Task brief: Write the next part of the forum post about sweetening homemade wine without sorbate, starting right after its last sentence.

Exercise text:
^^^^^^^^
First I have to say, Is that your dog in your avatar? He is cute as hell.

I tend to agree about wanting to make sure that there is no bottle fermentation going on. I'm not looking to make fizzy wine, nor am I looking to send glass shards flying around my apartment.

But didn't folks make sweet wines before there were meta and sorbate to be had?

As I understand things, and PLEASE correct me if I am wrong, when you add sugar the SG goes up and as our little yeastie friends munch on the sugar the SG goes back down. So it seems that if I take a sample and measure the SG and get XXXX reading, then add sugar I should get a reading of YYYY which is >XXXX.

Then a week(?) later i take a reading and the SG is back to ~XXXX I know fermentation is still going on. I add sugar again, taking SG back to YYYY and wait another week(?). If this time the SG has stayed at YYYY then I know I have topped out the yeasts ABV tolerance and no more fermentation should occur even if I add more sugar? Do I have this right?

Continuing on at this point I think I'd go one of 2 ways, Option one would be to sugar to taste note the SG and let it hang in the carboy another week(?) and check SG again. If the SG had not changed, bottle it.
^^^^^^^^
Provided information:
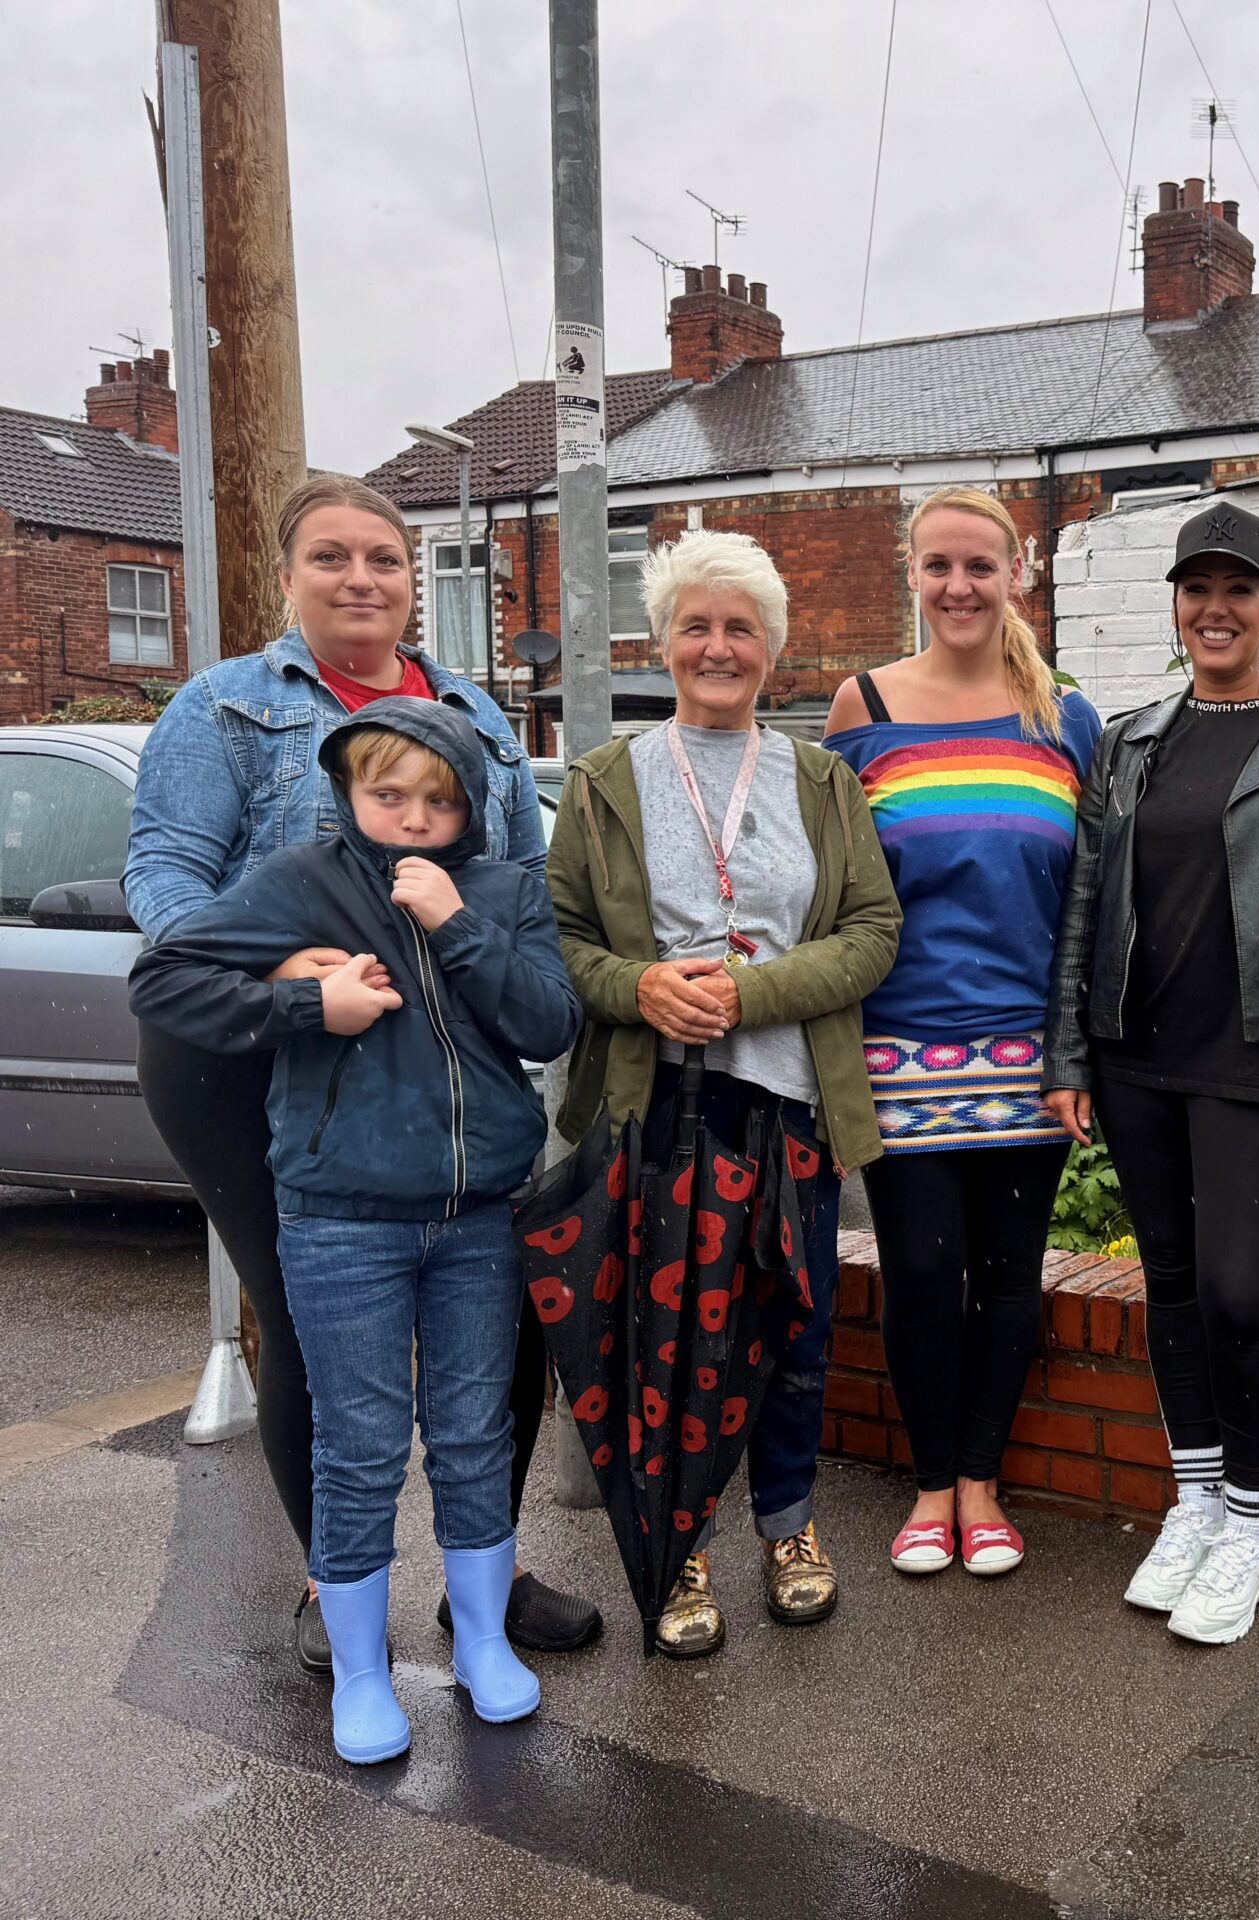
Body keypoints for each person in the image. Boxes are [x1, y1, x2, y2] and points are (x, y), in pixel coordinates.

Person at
^^^^^^^^
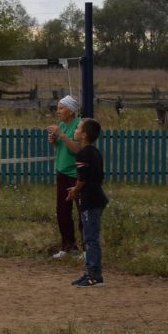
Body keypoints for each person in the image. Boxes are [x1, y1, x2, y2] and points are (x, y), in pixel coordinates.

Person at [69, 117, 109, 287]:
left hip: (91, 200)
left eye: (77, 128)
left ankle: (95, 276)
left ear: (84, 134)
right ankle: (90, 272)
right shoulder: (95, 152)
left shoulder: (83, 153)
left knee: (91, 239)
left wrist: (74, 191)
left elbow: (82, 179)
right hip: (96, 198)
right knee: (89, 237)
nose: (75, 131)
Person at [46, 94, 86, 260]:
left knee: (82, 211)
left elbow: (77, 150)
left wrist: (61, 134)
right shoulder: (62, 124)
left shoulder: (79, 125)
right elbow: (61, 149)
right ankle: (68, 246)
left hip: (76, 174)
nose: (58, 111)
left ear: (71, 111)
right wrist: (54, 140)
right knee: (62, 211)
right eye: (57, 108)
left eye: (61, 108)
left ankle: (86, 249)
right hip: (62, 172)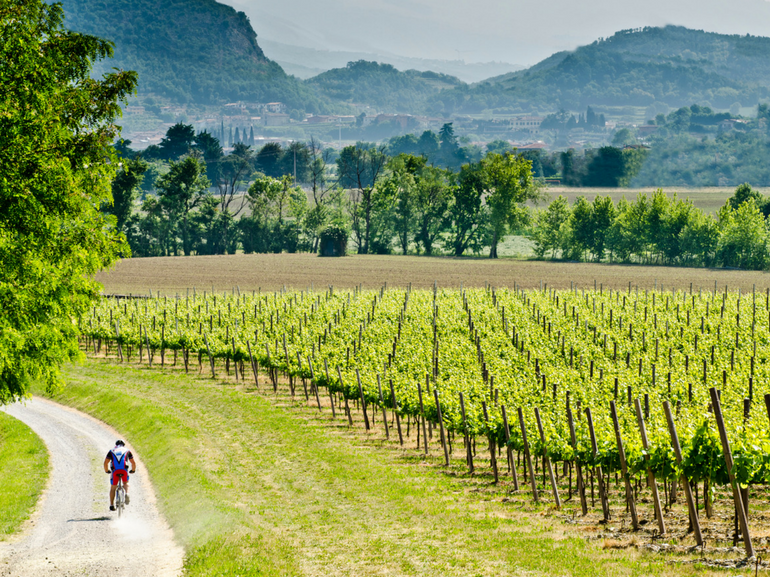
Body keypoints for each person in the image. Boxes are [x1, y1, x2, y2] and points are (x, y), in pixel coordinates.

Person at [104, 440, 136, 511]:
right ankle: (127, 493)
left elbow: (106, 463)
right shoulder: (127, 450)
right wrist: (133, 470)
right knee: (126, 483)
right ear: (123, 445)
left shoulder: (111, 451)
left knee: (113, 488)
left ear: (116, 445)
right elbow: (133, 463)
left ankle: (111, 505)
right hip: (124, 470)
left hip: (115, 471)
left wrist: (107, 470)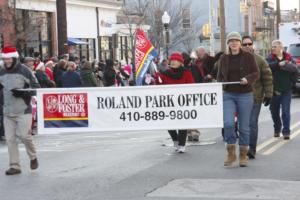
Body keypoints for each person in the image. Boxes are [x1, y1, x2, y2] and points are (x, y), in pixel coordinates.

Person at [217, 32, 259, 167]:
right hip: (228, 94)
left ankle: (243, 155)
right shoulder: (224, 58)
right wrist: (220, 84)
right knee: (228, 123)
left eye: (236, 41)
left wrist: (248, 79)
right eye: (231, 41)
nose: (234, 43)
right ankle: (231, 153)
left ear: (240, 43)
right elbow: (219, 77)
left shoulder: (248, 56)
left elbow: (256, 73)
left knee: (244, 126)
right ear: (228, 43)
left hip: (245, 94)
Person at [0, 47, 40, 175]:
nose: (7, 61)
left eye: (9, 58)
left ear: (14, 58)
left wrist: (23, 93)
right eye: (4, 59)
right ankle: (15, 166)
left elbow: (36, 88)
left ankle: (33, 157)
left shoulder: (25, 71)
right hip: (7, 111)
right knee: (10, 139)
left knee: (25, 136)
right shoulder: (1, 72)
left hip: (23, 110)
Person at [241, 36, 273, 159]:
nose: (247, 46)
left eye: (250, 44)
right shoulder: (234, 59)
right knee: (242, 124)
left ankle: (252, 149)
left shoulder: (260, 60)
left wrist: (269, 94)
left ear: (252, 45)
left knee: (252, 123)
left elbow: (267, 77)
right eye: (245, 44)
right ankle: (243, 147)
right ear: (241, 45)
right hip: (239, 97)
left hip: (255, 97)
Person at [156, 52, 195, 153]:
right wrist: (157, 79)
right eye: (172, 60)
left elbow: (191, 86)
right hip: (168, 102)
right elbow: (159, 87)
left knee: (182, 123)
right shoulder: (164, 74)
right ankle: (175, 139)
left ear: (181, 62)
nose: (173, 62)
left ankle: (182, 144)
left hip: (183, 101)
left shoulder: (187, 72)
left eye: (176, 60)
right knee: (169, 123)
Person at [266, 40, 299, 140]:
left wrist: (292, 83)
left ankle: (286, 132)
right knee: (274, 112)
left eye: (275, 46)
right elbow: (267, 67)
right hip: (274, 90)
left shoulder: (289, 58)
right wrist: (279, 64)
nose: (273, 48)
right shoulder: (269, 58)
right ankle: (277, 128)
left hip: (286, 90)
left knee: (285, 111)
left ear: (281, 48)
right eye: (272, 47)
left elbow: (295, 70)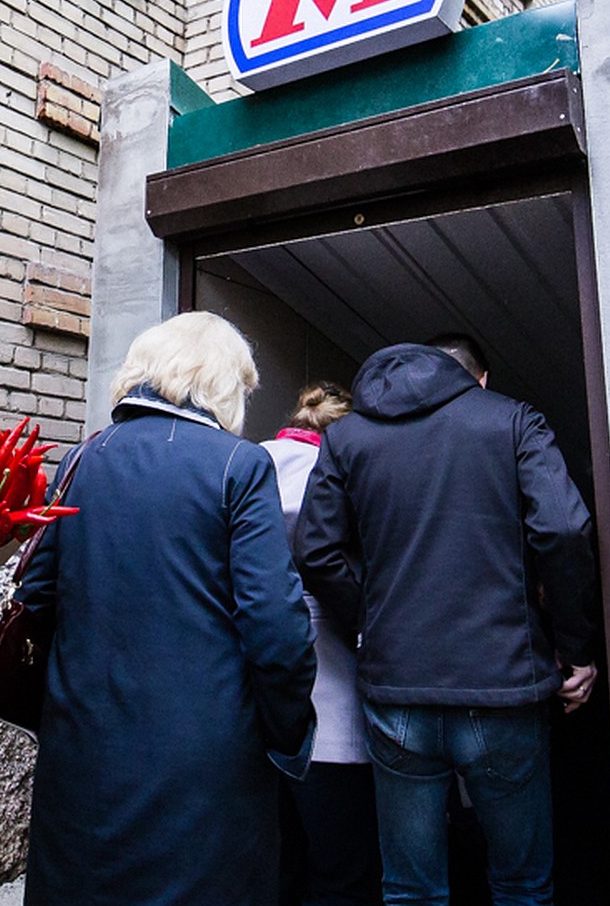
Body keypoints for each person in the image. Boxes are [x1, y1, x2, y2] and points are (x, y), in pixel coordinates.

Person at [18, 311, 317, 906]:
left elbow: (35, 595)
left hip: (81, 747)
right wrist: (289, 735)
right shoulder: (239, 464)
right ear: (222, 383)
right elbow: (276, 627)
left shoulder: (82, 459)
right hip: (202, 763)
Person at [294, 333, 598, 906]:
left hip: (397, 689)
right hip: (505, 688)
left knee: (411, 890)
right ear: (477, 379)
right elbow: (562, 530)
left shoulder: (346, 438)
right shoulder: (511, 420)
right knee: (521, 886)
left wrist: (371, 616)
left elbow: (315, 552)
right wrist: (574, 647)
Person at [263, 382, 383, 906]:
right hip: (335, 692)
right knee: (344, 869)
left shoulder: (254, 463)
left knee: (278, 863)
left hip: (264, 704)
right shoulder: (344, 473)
^^^^^^^^
Written answer:
Option 2 would be to add enough neutral spirit to bring the ABV% up a point or two for insurance, sugar to taste and bottle it.

Again please let me know where I am wrong. You guys are awesome, really.
 
One of the pitfalls of that method is that the yeast will go to sleep when it decides it has had enough. The yeast does not truly die out, it is more of a dormancy kind of thing. However, their is nothing stopping the yeast from waking back up if more favorable conditions arise such as warmer or cooler temperatures or perhaps some chemical reactions during aging in the wine have changed the acid profile making the conditions more favorable for fermentation. Thus, a wine that had at one point stopped can once again start back up.

Take one of my family members for instance, he made a batch of blackberry wine by taking his blackberry juice adding sugar until he hit the " max tolerance" of the yeast and let if ferment. He later ( after a very long time) bottled the wine and was later greeted with exploding bottles. Not all of them exploded, in fact their was no real rhyme or reason to why some exploded while others did not. Some were still others were carbonated.

Also, I have not done a ton of research into it yet, but I tend to try not to max of the yeast ABV tolerance because I do not want to stress out my yeast.. angry yeast make angry flavors...

Granted, step feeding until the yeast decides to surrender is better than what my family member did, but we have improved more reliable methods nowadays. I personally have never been able to taste sulfite or sorbate in a wine, I do follow the directions but I have never been able to tell.

Why spend so much time and money on these projects just to do things halfway at the end and risk it all?
 
Why spend so much time and money on these projects just to do things halfway at the end and risk it all?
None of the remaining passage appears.